Posted by: decker | July 9, 2006 03:49 PM
Sox fan is "likes to fight guy" combined with "rich, snooty kid with all the nice furniture down the street."
- See also: lacrosse player
Posted by: Anonymous Educator | July 31, 2006 11:15 AM
Does it really make sense to associate bandwagon fans with regular fans? You complain about bandwagon fans in Florida (perhaps rightfully so) and use this group as a reason to hate all sox fans (less rightfully so). The only problem in this claim is that bandwagon fans aren't real red sox fans! Once a new team becomes dominant, many will go running off to buy new jerseys (just wait for the Cubs to win the World Series). As for us real fans, we will still continue to watch our team just as we did before ‘04. This group of people annoy true sox fans just as much as they annoy you.

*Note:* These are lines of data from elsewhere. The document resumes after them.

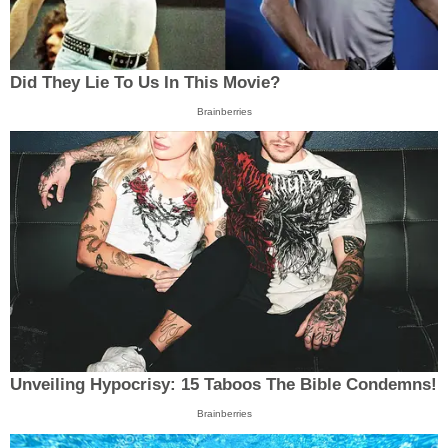
Did They Lie To Us In This Movie?
Brainberries
Unveiling Hypocrisy: 15 Taboos The Bible Condemns!
Brainberries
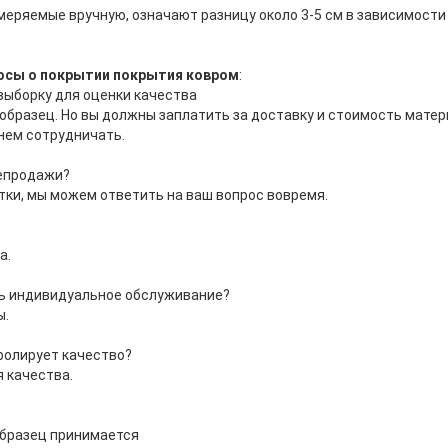
меряемые вручную, означают разницу около 3-5 см в зависимости
осы о покрытии покрытия ковром
:
ыборку для оценки качества
бразец. Но вы должны заплатить за доставку и стоимость матер
нем сотрудничать.
лепродажи?
тки, мы можем ответить на ваш вопрос вовремя.
а.
ь индивидуальное обслуживание?
ы.
ролирует качество?
я качества.
образец принимается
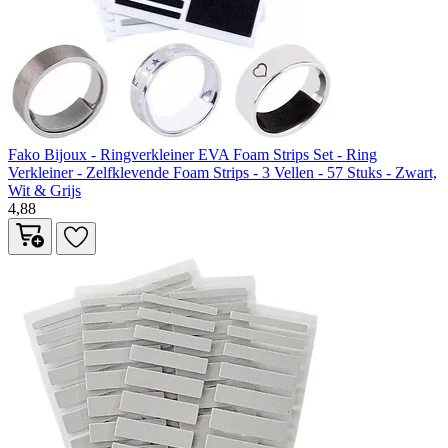
Fako Bijoux - Ringverkleiner EVA Foam Strips Set - Ring
Verkleiner - Zelfklevende Foam Strips - 3 Vellen - 57 Stuks - Zwart,
Wit & Grijs
4,88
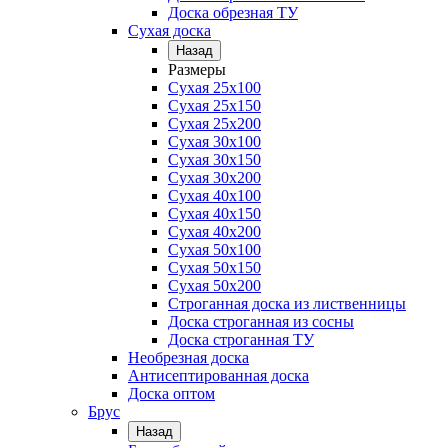
Доска обрезная ТУ
Сухая доска
Назад
Размеры
Сухая 25х100
Сухая 25х150
Сухая 25х200
Сухая 30х100
Сухая 30х150
Сухая 30х200
Сухая 40х100
Сухая 40х150
Сухая 40х200
Сухая 50х100
Сухая 50х150
Сухая 50х200
Строганная доска из лиственницы
Доска строганная из сосны
Доска строганная ТУ
Необрезная доска
Антисептированная доска
Доска оптом
Брус
Назад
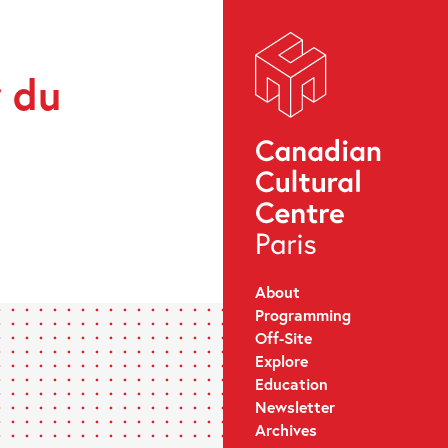
r du
About
Programming
Off-Site
Explore
Education
Newsletter
Archives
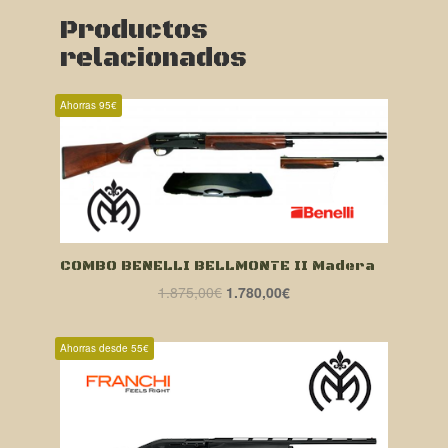
Productos
relacionados
Ahorras 95€
COMBO BENELLI BELLMONTE II Madera
El
El
1.875,00
€
1.780,00
€
precio
precio
original
actual
Ahorras desde 55€
era:
es:
1.875,00€.
1.780,00€.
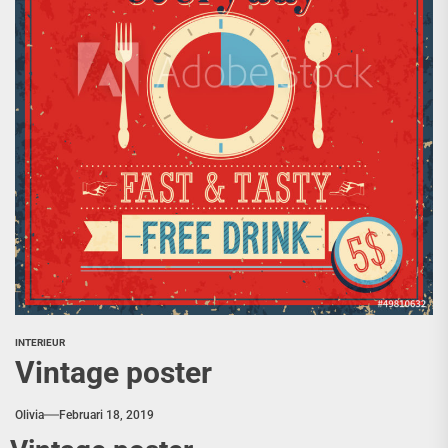
INTERIEUR
Vintage poster
Olivia
Februari 18, 2019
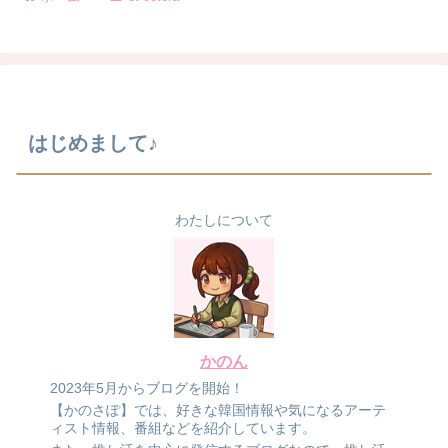
はじめまして♪
わたしについて
かのん
2023年5月からブログを開始！
【かのさぽ】では、好きな韓国情報や気になるアーテ
ィスト情報、番組などを紹介しています。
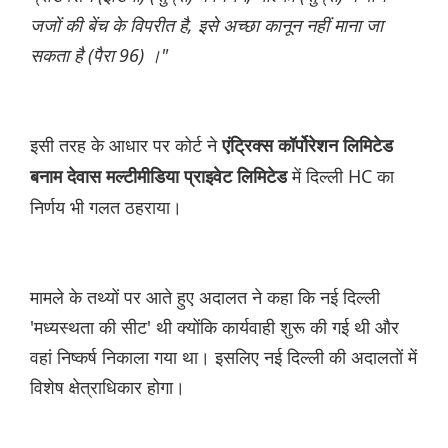
जजों की बेंच के विपरीत है, इसे अच्छा कानून नहीं माना जा
सकता है (पैरा 96) ।"
इसी तरह के आधार पर कोर्ट ने
एंट्रिक्स कॉर्पोरेशन लिमिटेड
में दिल्ली HC का
बनाम देवास मल्टीमीडिया प्राइवेट लिमिटेड
निर्णय भी गलत ठहराया।
मामले के तथ्यों पर आते हुए अदालत ने कहा कि नई दिल्ली
'मध्यस्थता की सीट' थी क्योंकि कार्यवाही शुरू की गई थी और
वहां निष्कर्ष निकाला गया था। इसलिए नई दिल्ली की अदालतों में
विशेष क्षेत्राधिकार होगा।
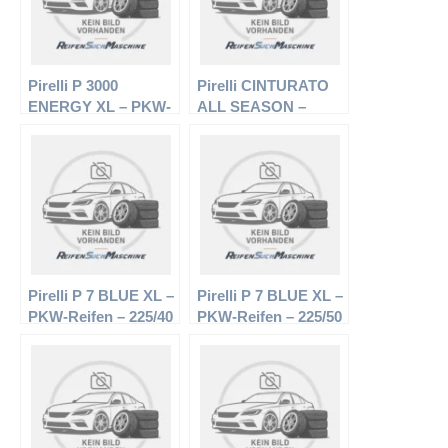
Pirelli P 3000
Pirelli CINTURATO
ENERGY XL – PKW-
ALL SEASON –
Reifen – 165/70 R13
PKW-Reifen – 215/65
83T – Sommerreifen
R16 98H –
Ganzjahresreifen
Pirelli P 7 BLUE XL –
Pirelli P 7 BLUE XL –
PKW-Reifen – 225/40
PKW-Reifen – 225/50
R18 92 W –
R17 98 Y –
Sommerreifen
Sommerreifen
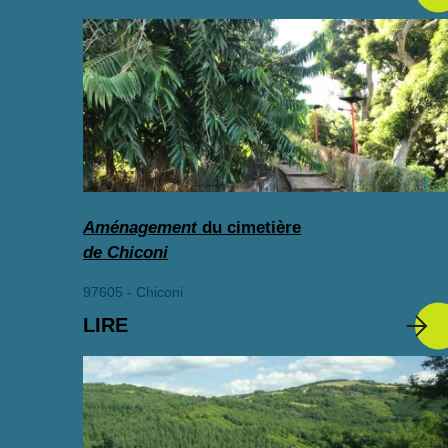
Aménagement
du cimetière
de Chiconi
97605 - Chiconi
LIRE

I understand your argument that people should cheer for their home team, and shouldn’t obsess over their past, however there is a difference between a high school girlfriend and being a sports fan. A high school girlfriend only lasts a few years, the most. Any avid sports fan understands that many of us were raised to love a team since we were children. People are as passionate about sports as they are with religion (or lack thereof), political views, and other values. To expect a person to change their favorite food to a cheese steak sandwich because they’ve moved to Philly is unrealistic. Someone who moves to Texas after living their entire life in Wisconsin is not required to forget about the Packers and begin supporting the Cowboys.
Posted by: Jasmin | July 23, 2007 09:44 PM
You couldn't be more spot on with that article. Hate the fans, not the game.